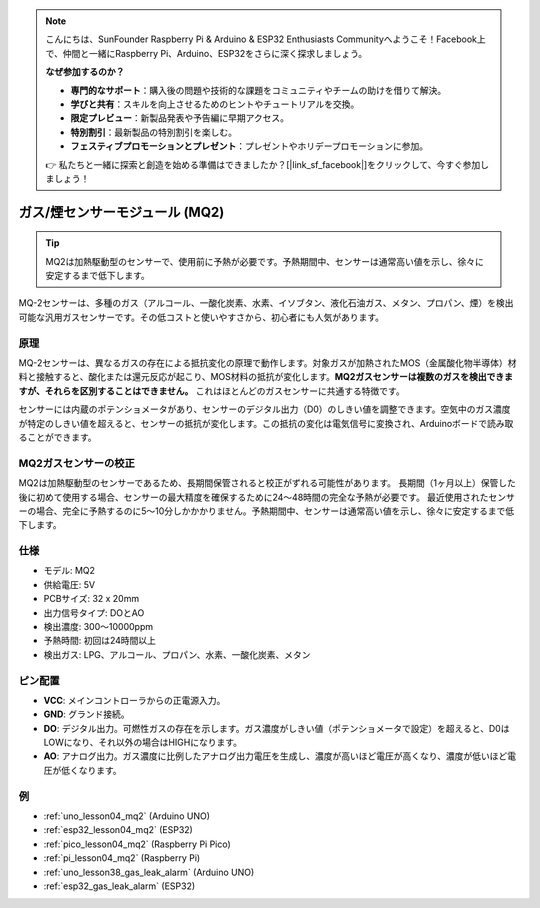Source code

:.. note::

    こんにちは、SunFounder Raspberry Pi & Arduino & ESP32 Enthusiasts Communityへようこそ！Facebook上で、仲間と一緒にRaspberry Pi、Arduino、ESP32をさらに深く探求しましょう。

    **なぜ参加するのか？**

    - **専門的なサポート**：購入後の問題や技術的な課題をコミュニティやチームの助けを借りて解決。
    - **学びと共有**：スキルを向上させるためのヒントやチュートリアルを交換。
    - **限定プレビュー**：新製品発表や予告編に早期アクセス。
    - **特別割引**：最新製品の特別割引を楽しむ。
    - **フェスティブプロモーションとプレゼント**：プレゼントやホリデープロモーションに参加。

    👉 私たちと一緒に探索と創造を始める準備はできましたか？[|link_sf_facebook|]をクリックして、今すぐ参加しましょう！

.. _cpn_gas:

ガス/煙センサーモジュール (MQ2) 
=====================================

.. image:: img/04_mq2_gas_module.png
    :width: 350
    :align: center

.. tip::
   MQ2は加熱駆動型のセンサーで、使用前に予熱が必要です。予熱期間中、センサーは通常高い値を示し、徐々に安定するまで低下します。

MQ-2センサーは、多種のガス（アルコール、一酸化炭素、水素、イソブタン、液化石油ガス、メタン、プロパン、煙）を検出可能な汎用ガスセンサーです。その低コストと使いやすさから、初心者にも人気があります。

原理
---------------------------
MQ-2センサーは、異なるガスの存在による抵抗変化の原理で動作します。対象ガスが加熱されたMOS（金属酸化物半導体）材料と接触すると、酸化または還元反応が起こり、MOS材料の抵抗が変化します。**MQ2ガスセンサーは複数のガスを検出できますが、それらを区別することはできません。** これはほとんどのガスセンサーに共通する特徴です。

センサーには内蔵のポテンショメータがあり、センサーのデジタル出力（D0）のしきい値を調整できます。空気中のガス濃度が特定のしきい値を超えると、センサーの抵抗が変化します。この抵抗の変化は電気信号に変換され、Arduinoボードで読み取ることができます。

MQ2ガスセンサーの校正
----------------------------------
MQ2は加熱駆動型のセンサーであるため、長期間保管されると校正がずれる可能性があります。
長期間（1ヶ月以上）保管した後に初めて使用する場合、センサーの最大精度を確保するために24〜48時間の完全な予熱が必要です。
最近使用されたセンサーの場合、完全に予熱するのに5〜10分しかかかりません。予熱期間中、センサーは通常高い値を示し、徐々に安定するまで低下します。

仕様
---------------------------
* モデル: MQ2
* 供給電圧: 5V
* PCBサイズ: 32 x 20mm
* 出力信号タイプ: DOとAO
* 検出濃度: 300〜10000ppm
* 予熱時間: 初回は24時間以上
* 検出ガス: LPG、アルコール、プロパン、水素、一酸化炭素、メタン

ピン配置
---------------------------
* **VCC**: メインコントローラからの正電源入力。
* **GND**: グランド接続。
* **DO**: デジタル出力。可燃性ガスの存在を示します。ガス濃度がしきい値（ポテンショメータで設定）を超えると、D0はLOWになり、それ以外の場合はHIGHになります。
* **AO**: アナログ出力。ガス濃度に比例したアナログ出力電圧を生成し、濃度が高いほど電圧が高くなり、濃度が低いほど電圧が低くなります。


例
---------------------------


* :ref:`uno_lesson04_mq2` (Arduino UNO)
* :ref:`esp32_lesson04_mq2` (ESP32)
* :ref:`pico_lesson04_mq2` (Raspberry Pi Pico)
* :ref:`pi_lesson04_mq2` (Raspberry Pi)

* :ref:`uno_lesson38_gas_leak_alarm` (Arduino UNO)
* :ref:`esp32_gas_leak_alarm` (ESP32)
# # # # #
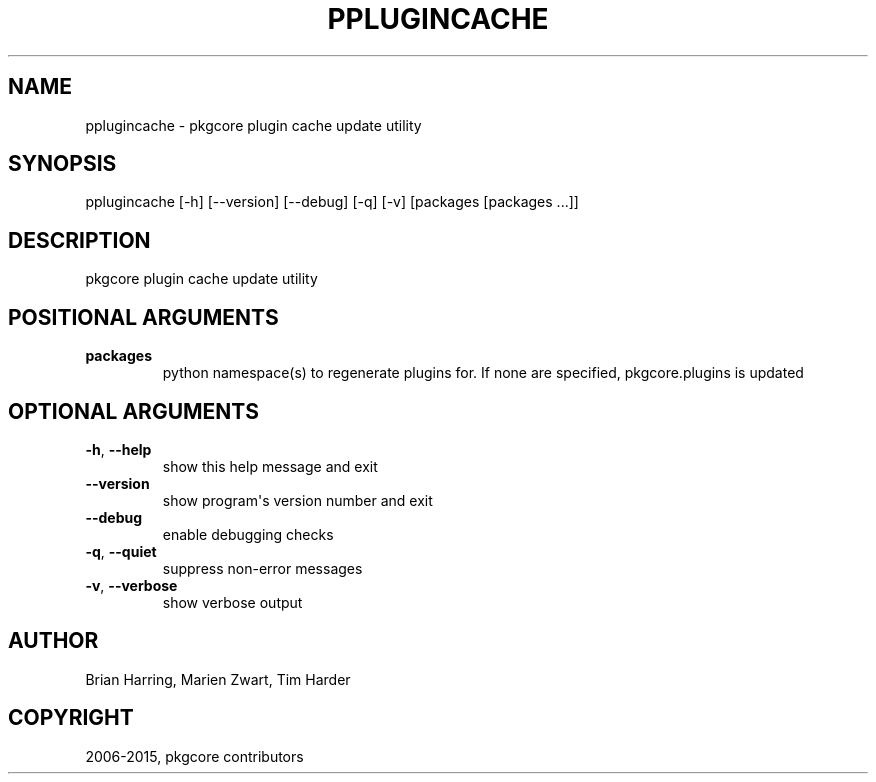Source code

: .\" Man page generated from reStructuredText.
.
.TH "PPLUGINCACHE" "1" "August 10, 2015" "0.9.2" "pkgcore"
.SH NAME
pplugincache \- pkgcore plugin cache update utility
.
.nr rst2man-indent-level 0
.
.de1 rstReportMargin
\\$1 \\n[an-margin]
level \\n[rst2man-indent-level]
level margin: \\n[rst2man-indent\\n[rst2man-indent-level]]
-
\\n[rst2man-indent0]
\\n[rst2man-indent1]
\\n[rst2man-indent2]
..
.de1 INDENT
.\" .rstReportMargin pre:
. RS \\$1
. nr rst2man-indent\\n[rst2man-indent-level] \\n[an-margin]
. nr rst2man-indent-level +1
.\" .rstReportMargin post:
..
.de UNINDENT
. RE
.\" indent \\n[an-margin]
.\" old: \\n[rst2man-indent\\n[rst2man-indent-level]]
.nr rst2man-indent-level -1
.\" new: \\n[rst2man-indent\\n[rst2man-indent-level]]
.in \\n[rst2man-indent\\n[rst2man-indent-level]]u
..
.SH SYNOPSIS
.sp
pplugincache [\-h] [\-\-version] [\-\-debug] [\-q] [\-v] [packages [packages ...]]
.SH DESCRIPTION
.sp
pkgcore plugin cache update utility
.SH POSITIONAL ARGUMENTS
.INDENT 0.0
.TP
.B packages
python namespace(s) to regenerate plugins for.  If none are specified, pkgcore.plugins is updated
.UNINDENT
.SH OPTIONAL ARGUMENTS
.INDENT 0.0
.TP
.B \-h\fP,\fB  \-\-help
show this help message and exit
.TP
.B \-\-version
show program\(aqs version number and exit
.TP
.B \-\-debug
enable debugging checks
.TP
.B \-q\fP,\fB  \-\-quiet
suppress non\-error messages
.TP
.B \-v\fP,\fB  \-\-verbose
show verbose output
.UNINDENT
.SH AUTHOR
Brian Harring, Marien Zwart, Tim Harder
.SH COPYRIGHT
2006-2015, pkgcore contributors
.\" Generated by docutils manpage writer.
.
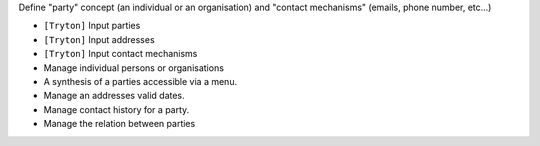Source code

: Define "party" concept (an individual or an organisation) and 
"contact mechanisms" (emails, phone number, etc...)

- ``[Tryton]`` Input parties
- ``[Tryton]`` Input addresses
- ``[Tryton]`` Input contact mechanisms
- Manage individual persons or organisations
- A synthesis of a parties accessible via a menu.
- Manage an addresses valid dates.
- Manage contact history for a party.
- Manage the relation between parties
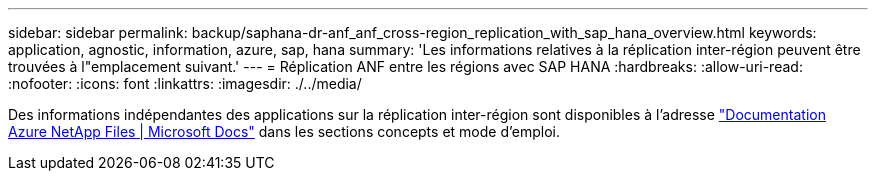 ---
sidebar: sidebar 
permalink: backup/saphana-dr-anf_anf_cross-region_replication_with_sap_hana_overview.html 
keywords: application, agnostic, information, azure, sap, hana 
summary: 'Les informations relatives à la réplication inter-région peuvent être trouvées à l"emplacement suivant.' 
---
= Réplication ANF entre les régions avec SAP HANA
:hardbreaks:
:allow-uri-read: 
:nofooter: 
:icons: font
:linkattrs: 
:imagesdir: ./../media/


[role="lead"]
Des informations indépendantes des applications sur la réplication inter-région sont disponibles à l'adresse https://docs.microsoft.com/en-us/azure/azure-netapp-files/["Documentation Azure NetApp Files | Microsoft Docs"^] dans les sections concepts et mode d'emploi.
# # # # #
▶ The task: Give the tally of lines in the listing above that contain the string "Tryton", with nothing besides it.

▶ Exercise result: 3